A European Union statement said wide-ranging “restrictive measures against the Syrian regime” agreed over the last two years would be renewed for a year from Saturday until June 1, 2014.

But an embargo on the export of arms and equipment used for repression, which was part of the sanctions package, is “not featured in today's decision,” the statement added, in line with an agreement reached by the bloc’s 27 foreign ministers at long and tough talks on Monday.

The measures extended from Saturday “include a number of export and import bans, for example an oil embargo, as well as restrictions on investments, financial activity and the transport sector,” the statement said.

In addition, 179 people “associated with the violent repression in Syria” will continue to be subject to an asset freeze and travel ban.

The freeze will also continue to target 54 entities, including the Central Bank of Syria.

Despite opposition from many EU nations, the EU’s foreign ministers on Monday agreed to waive the arms embargo, leaving member states free from June 1 to decide at their own discretion whether to supply carefully vetted weapons to the main opposition group, the Syrian National Coalition, to protect civilians.

There was a joint commitment to refrain from supplying any weapons “at this stage” for fear of endangering a US-Russian initiative for a peace conference in Geneva, with a review of this set “before August 1.”

Any delivery of weapons would be only “under certain strict conditions,” Michael Mann, a spokesman for EU foreign policy chief Catherine Ashton, said Friday.

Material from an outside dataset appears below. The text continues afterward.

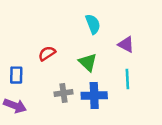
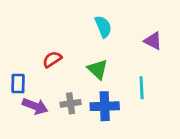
purple triangle: (126, 44) -> (153, 41), moved
purple arrow: (15, 106) -> (35, 106), moved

They would have to comply with an EU code of conduct on arms exports, be supplied only to the opposition coalition for the protection of civilians, and meet set criteria on end users and final destination of the deliveries, he said.

Some EU nations oppose sending more weapons to Syria on the grounds this will only serve to fan the flames of the conflict.

Mann also said “we hope the opposition will take part” in the peace conference.